Freitag, der 13.

Wieso ist diese Flasche Wein schon leer?
Hab‘ ich die etwa ganz allein getrunken?
Na ja, egal. Ich hole mir noch mehr.
Niemand kann sagen, ich sei schon betrunken.

Es ist nicht schlimm, daß ich nicht mehr ganz fest
Auf meinen Beinen stehe, sondern schwanke.
Der Schwindel gibt der Traurigkeit den Rest,
Ich habe Spaß – den ich dem Wein verdanke.

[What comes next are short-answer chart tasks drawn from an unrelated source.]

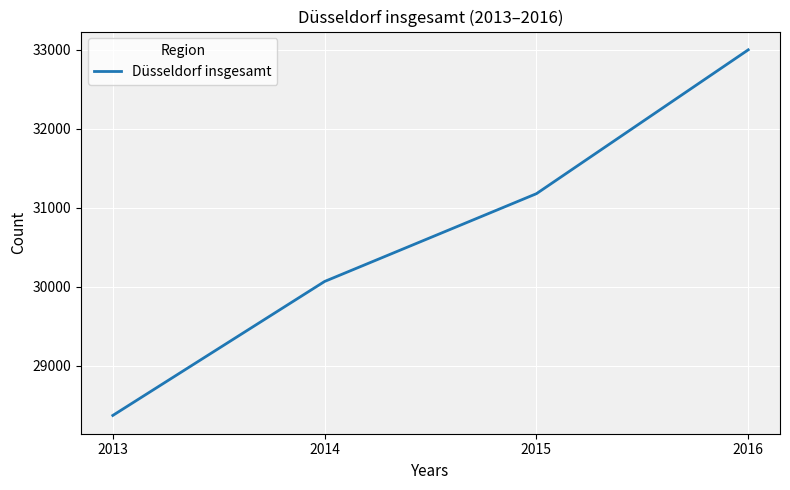

Read the value at 2016.

32999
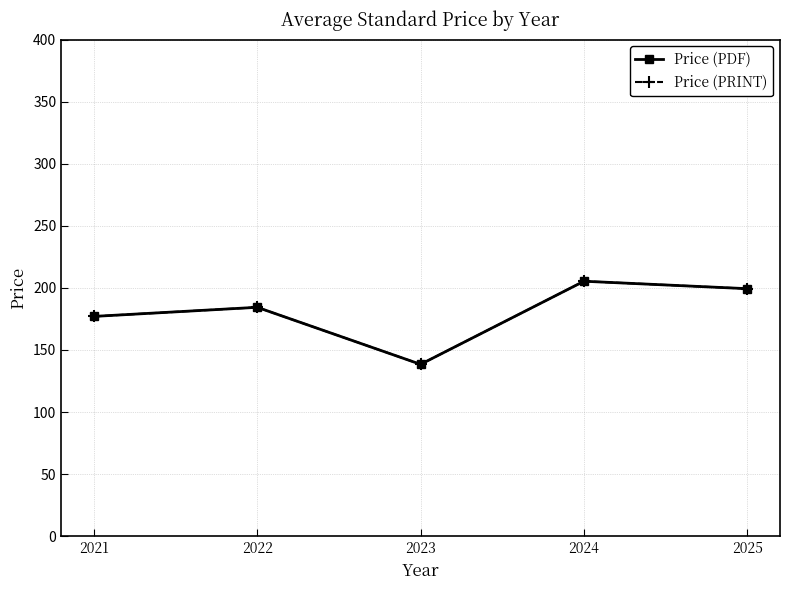

How many values in the Price (PRINT) series exceed 184?

3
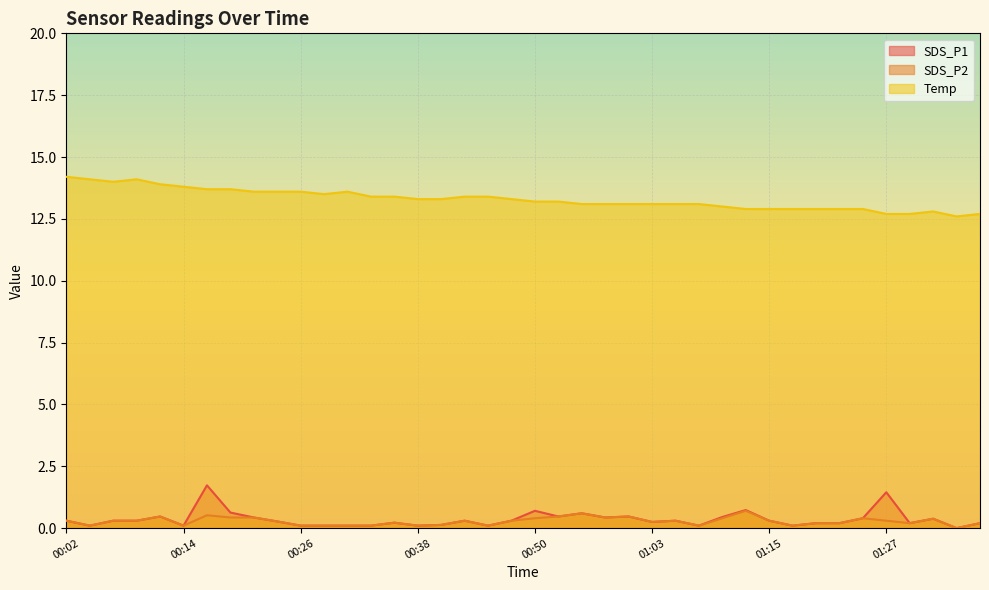

True or false: SDS_P2 and SDS_P1 cross at least once.

False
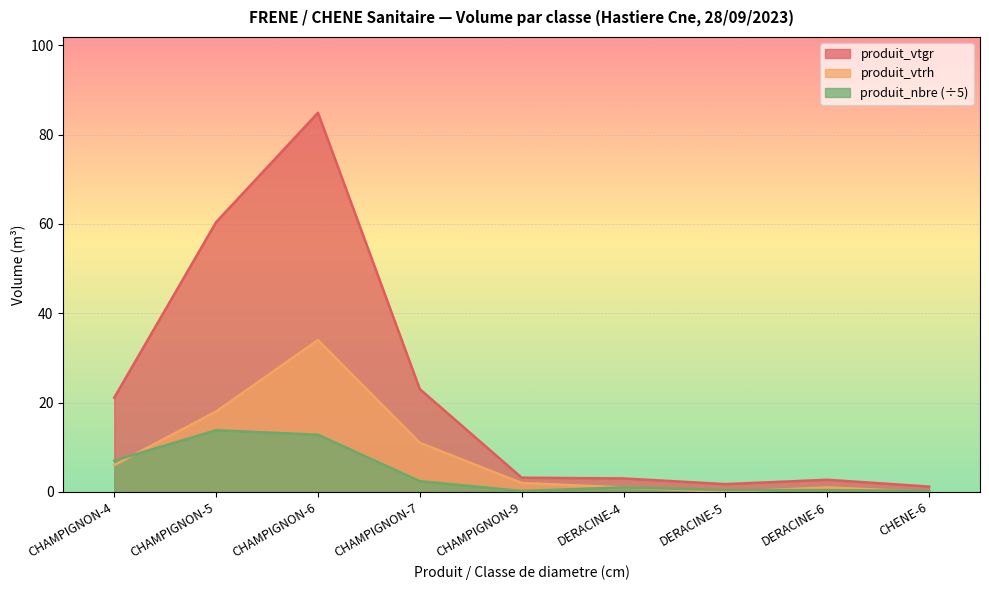

What is the label of the 3rd point from the right?

DERACINE-5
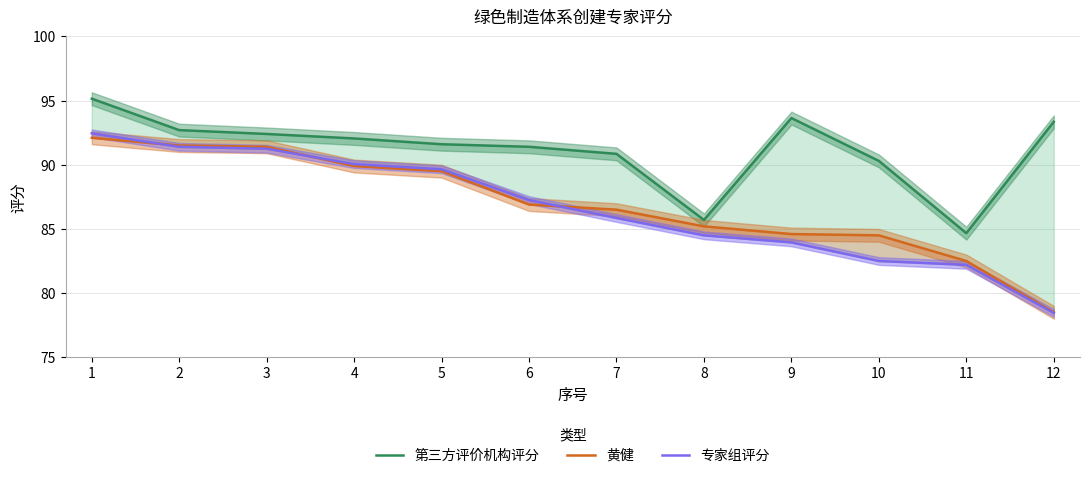

Which has a higher value, 12 or 8?

12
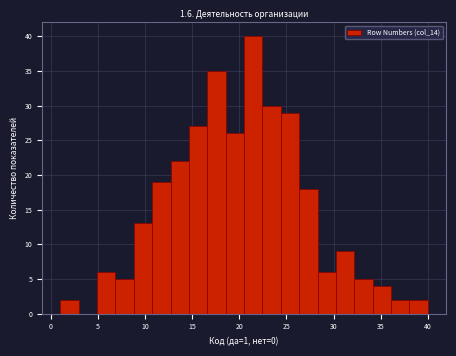

Around what value on the x-axis is the tallest bar? Give the approximate position of its centre, as read against the axis.

21.5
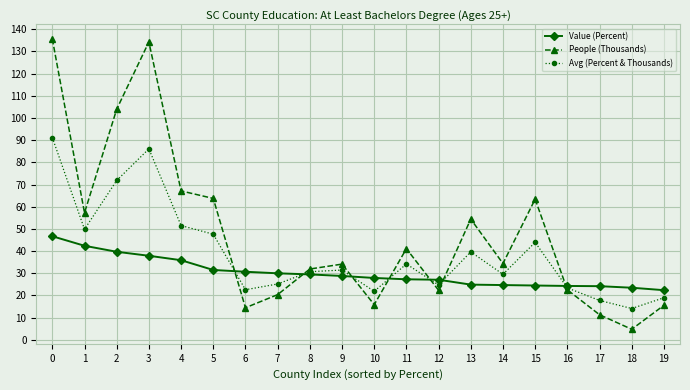

True or false: Avg (Percent & Thousands) has more than 1 points higher than both neighbors.

True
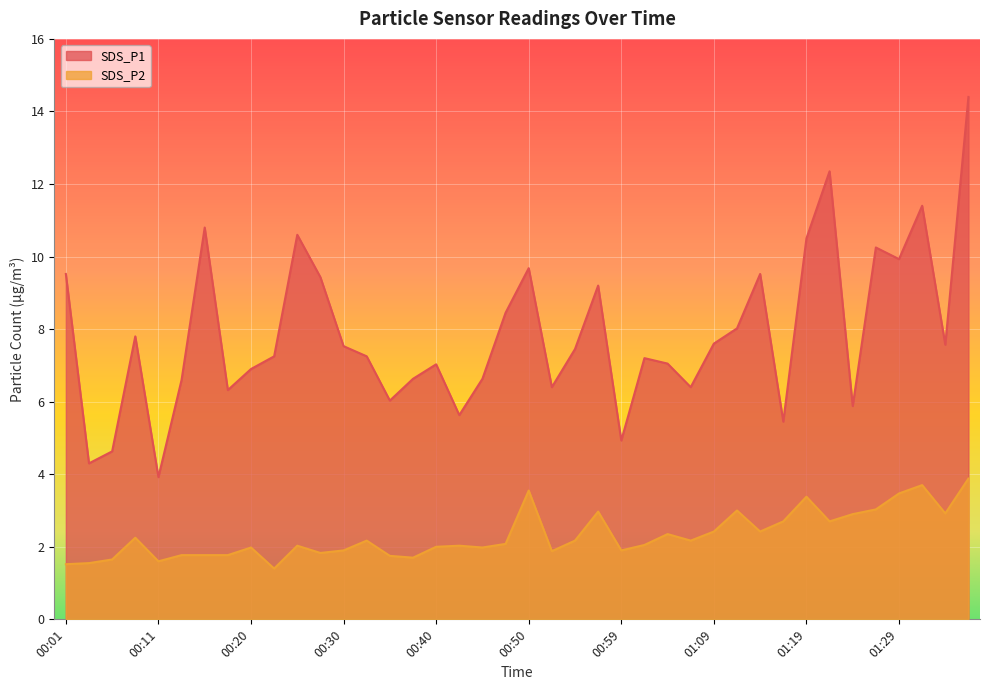

True or false: SDS_P2 has a value of 1.6 at 00:11.

True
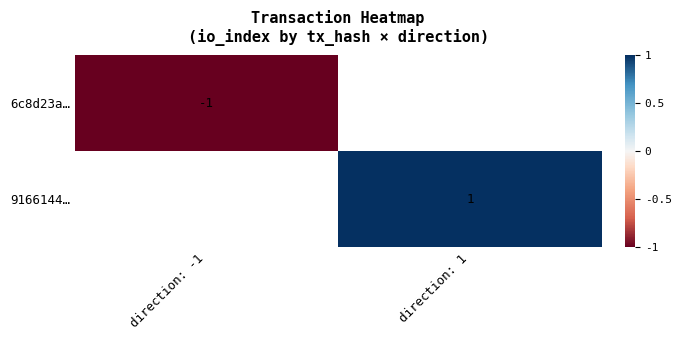

True or false: 6c8d23a… has a value of -2 at direction: -1.

False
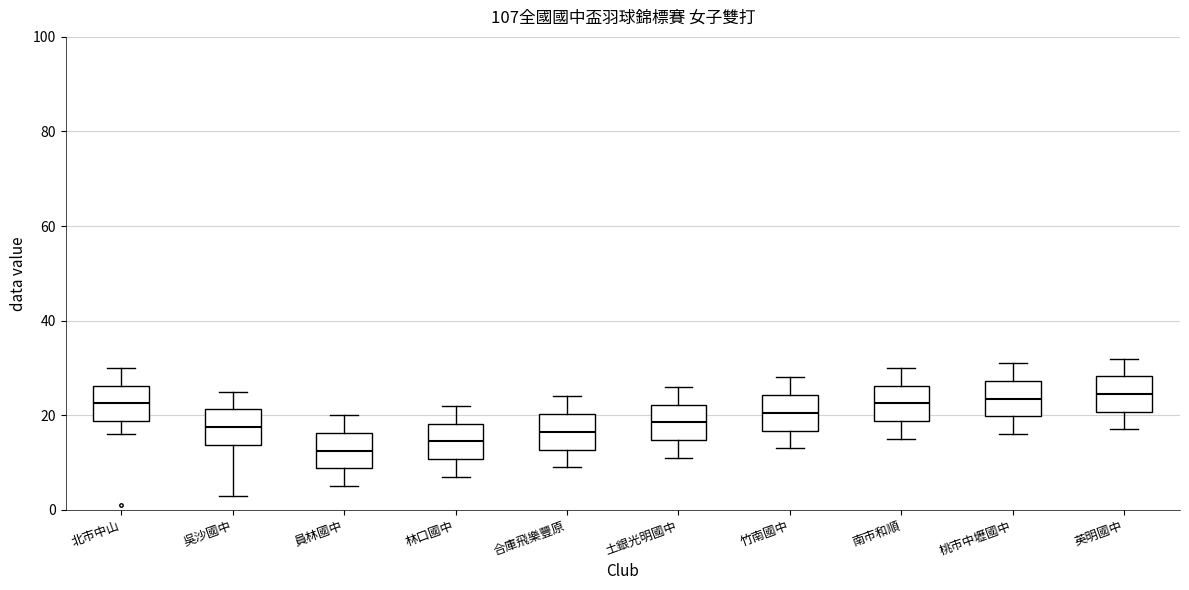

Reading left to right, transcribe this box plot: for each box, give where its median line is, the range the box spans, and where its two whiskers end, as read against the y-axis. The values are not printed on the chart, so give them approximately, as read against the axis.

北市中山: median 22, box 18 to 26, whiskers 16 to 30
吳沙國中: median 18, box 14 to 22, whiskers 4 to 26
員林國中: median 12, box 8 to 16, whiskers 6 to 20
林口國中: median 14, box 10 to 18, whiskers 8 to 22
合庫飛樂豐原: median 16, box 12 to 20, whiskers 10 to 24
土銀光明國中: median 18, box 14 to 22, whiskers 12 to 26
竹南國中: median 20, box 16 to 24, whiskers 14 to 28
南市和順: median 22, box 18 to 26, whiskers 16 to 30
桃市中壢國中: median 24, box 20 to 28, whiskers 16 to 32
英明國中: median 24, box 20 to 28, whiskers 18 to 32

Ja wirklich, heute geht’s mir richtig gut –
Sonst hört man mich doch selten so viel lachen,
Und selten habe ich sonst auch den Mut
Zu reden, mich zu öffnen, frei zu machen:

Frei von dem Eindruck, jung und dumm zu sein;
Frei von der Angst, mich schrecklich zu blamieren;
Und frei von der Vergangenheit – der Pein,
Die alte Sehnsucht niemals zu verlieren.

Wo ist noch Wein? Ich denke noch zu viel.
Ja, ich geb’s zu, ich trinke seinetwegen.
Und heute abend bin ich erst am Ziel,
Wenn er es nicht mehr schafft, mich zu bewegen.

... Es war ein schöner Abend. Doch warum
Steh‘ ich jetzt hier, vor seiner Tür – betrunken?
Ich streichele die Klingel, –– dreh‘ mich um
Und gehe ... nie zuvor so tief gesunken.